А я отвернулась и закрыла глаза, отказываясь принимать ужасное. Верховная должна быть… в курсе. И в лучшем случае — только в курсе. О худшем я думать не хотела. Я привыкла доверять ей полностью, как и всем коллегам. Доверие, порой слепое и интуитивное, — основа Круга.
— Что ей тут… медом намазано? — кашлянула, отгоняя мрачные мысли. — Зачем так рисковать? И какого черта она продолжает убивать, если получила то, что хотела? И… почему мы ничего не знаем ни о каких, мать их, тюрьмах? — у меня разболелась голова, и стало совсем не до воспитанности.
— Тюрьма — дело Верховных. И закрывать ее. И защищать от нее. Она — реальность, Уля. И появляется здесь каждые сто шестьдесят лет. Заранее ослабляя вас своим появлением. Порождая дефективных и «погасших». Но, повторюсь, она — дело Верховных.
Да конечно… И когда тетя Фиса потянет силу из Круга, и половина из нас уже никогда не очнется, это тоже будет делом только Верховных? А мне кажется, мы имеем право знать, за что умираем. Я опустила взгляд, пряча сомнения. Нет, нечисто дело. Скорее всего, наблюдатели в нем замешаны куда круче, чем подкупленным прикрытием и протекцией. Не они ли вообще заварили эту кашу с алтарями, бесами и ведьмой? Не они ли ее направляют? Уж больно неуловима.
И Гоша волей-неволей подтвердил мои подозрения, угнездившись с чашкой кофе у столешницы и ударившись в абстрактные размышления:
— В твоей сказке о Пламени есть один огрех. Природных Верховных нет и никогда не было, и мой новый источник… информации это подтверждает. Их создавали, а после смерти «уголь» благодаря летучести выбирал наследницу, — он уставился на иллюзорные портреты. — И если Верховные перестали рождаться, это говорит только об одном. Их «угли» остались там, откуда не улететь. Тюрьма, по преданиям, была спрятана в потустороннем мире. В мертвом мире, лишенном магии. Там, где, собственно, и мы все однажды будем.

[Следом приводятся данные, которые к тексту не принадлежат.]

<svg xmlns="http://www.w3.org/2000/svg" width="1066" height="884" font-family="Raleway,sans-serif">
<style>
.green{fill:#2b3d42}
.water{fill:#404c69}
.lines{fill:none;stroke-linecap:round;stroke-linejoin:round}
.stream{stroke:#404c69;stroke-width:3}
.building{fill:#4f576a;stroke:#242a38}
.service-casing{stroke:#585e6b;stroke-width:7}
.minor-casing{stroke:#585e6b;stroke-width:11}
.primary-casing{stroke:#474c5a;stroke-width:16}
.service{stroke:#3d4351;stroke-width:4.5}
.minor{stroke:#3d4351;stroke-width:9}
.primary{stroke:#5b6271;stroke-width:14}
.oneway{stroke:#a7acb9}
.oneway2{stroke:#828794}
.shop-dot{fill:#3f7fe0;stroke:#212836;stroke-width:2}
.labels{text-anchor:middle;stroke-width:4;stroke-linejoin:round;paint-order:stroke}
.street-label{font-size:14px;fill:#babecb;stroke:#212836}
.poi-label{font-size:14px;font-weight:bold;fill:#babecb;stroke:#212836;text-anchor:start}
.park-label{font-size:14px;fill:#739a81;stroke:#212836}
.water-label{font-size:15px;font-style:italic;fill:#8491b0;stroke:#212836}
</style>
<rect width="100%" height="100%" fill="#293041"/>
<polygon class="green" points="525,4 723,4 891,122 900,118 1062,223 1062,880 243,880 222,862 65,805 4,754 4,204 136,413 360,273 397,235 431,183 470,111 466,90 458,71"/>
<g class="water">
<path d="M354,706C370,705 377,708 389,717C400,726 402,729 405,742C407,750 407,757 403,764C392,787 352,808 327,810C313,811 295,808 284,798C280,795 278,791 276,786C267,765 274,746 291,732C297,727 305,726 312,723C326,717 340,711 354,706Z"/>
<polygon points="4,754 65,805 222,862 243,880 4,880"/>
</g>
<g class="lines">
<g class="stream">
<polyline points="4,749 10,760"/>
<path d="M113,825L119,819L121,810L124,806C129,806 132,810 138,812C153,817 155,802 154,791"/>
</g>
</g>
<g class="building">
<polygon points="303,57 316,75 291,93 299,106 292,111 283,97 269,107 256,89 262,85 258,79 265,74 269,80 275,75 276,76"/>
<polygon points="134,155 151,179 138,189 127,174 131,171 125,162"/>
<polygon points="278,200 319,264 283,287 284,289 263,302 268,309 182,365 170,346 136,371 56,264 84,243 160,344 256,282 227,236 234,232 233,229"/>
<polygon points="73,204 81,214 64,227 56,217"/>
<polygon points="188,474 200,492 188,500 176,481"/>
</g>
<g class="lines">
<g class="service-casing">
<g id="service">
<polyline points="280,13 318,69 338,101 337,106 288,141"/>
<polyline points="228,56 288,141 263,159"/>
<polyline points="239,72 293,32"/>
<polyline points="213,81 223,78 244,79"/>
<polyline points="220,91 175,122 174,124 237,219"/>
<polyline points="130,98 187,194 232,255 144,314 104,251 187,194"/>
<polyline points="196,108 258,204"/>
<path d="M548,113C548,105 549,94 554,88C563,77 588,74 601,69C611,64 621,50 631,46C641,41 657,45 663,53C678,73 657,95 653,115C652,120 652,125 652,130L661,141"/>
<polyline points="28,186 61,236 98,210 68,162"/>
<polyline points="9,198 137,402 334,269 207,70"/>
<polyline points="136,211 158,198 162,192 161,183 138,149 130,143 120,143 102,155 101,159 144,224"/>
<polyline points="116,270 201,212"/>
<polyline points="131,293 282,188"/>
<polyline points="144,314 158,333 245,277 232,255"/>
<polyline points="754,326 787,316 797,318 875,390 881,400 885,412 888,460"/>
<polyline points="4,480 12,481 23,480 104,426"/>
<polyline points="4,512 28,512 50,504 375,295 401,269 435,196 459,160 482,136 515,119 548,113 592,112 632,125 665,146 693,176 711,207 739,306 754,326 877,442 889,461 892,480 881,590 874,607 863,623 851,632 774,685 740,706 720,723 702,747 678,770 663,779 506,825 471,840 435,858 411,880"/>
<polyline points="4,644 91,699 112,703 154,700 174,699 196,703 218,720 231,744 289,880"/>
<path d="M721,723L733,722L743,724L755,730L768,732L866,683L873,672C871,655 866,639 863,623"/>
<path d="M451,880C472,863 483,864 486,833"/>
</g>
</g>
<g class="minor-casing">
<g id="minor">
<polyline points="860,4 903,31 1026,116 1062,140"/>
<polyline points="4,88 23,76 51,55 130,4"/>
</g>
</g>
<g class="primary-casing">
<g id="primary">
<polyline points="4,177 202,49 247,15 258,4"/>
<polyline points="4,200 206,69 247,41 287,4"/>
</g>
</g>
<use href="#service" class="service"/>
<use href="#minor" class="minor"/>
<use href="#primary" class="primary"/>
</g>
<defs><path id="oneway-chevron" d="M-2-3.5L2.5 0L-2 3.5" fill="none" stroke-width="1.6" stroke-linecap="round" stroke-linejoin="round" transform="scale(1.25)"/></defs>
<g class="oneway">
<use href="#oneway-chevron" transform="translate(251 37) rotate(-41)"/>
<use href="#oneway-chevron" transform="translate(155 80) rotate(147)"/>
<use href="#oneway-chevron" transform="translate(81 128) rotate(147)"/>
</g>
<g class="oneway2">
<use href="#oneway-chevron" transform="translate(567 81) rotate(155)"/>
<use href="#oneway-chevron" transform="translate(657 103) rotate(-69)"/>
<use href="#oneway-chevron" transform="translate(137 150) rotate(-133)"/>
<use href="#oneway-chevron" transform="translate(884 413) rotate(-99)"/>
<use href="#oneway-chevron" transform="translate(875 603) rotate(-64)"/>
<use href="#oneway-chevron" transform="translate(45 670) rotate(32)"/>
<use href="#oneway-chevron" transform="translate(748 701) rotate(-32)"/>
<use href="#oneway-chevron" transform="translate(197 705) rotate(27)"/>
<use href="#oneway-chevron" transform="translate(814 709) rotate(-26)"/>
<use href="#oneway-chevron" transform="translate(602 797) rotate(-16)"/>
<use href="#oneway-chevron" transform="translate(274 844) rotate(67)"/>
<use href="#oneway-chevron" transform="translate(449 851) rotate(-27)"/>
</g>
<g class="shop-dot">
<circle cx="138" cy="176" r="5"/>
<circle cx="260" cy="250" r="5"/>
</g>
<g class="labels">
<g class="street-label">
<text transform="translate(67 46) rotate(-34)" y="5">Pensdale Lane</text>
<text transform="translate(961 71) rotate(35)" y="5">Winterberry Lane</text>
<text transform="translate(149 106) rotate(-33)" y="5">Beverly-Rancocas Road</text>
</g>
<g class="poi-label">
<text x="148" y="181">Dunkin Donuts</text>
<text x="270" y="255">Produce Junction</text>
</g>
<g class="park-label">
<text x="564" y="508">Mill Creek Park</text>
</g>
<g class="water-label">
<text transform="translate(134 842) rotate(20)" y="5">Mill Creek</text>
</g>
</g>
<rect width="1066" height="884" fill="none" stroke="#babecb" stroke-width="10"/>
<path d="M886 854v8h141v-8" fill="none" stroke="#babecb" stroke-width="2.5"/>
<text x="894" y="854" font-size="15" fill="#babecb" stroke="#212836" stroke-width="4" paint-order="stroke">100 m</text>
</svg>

Спрятали, да криво и косо, если периодически лезет и жизнь портит… Однако рыльце у наблюдателей в пушку. Этот проклятый мир давно держится на ведьминых плечах, без наших знаний и умений наблюдателям с нечистью не сладить. А без Верховных нам не сладить с крупной нечистью. Испугались, когда Верховные перестали появляться, выкопали сведения о свойствах крови и взялись вызывать бесов да плодить на убой потомков одержимых для нового Пламени? Да еще и тюрьма. Кто и как ее запирал в прошлый раз?